The main thing it achieves (why the authors wanted to impose that restriction) is that GHC is aware of the restriction, and can use it during type inference. It would be very common to have a function that takes a monadic value with a MonadState constraint (m a for some a), but only interacts with the s state type internally. If GHC had to consider the possibility that there could be many MonadState instances for each m, with varying s, then code like this would frequently be ambiguous; the programmer would have to add in more type annotations to get it to compile.

But that's usually not a possible situation anyway, since a lot of MonadState instances are ultimately built on StateT2, which looks like this:

newtype StateT s m a = StateT { runStateT :: s -> m (a,s) }

This already has a type parameter for the state! We're almost never going to want a type M with a StateT Int _ _ inside it to have a MonadState M Bool instance; we've already determined that the state should be Int by one of the parameters to the StateT we use. The only way it could really make sense is if M had both a StateT Int _ _ inside it and a StateT Bool _ _; theoretically we could then have wanted two MonadState instances for M with the types controlling which one is used.3

But instead the authors decided to use a functional dependency to sacrifice the ability to write such things, and instead better support the use case where there is only a single state type that makes sense for any given state monad. Now as soon as your type signatures have pinned down the monad you're using, the compiler can use this to identify the MonadState instance which then tells it what s must be. This effectively adds type information to every use of MonadState methods without requiring the programmer to write additional type annotations.
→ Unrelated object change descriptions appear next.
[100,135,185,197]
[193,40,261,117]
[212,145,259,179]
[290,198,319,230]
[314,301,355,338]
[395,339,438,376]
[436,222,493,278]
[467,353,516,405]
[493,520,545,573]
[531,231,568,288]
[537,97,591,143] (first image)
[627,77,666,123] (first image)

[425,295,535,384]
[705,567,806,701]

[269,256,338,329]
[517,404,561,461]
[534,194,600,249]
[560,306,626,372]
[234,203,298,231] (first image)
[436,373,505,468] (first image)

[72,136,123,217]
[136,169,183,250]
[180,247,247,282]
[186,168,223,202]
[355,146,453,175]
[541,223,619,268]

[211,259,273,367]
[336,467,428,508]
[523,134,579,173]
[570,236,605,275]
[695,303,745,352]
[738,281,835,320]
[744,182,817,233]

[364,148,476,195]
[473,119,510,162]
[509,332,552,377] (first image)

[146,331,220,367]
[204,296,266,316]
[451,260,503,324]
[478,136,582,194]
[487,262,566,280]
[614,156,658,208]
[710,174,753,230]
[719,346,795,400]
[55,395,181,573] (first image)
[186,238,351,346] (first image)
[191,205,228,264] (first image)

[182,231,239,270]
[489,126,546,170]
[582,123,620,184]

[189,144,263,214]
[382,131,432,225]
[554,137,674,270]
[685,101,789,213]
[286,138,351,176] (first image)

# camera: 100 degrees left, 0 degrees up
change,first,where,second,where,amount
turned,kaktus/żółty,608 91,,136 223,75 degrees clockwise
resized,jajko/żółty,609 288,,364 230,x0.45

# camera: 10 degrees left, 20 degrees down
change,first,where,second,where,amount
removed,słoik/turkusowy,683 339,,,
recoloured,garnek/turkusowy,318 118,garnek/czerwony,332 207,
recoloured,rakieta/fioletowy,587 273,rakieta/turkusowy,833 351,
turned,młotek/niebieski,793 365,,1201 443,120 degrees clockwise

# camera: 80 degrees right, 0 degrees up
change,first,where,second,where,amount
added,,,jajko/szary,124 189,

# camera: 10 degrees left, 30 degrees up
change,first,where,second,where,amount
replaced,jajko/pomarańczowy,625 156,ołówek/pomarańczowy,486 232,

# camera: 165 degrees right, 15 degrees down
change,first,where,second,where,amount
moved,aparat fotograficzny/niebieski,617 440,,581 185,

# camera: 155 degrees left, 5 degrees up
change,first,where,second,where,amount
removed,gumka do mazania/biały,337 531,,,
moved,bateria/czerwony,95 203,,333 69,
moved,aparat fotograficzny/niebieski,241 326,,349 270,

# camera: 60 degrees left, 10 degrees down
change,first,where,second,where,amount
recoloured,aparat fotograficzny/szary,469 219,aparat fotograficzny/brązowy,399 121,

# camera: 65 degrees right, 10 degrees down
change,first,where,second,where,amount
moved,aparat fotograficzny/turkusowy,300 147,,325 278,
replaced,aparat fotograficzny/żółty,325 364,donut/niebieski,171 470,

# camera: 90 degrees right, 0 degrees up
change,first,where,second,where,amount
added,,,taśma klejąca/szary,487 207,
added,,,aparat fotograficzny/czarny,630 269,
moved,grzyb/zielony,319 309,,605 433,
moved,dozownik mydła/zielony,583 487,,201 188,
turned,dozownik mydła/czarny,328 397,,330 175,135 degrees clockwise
1 Or phrased the other way around, the ones to the right of the arrow depend upon the ones on the left - in exactly the same way that a function's result depends upon its arguments (hence the term functional dependency).


2 By "ultimately built on" I don't necessarily mean that the MonadState instance is literally for some combiatino of StateT's parameters. Just that somewhere inside the first parameter of the instance will often be a StateT, with MonadState instances lifting the "state" behaviour out to the top.


3 I'm not actually sure whether you could even get that to pass the monad laws.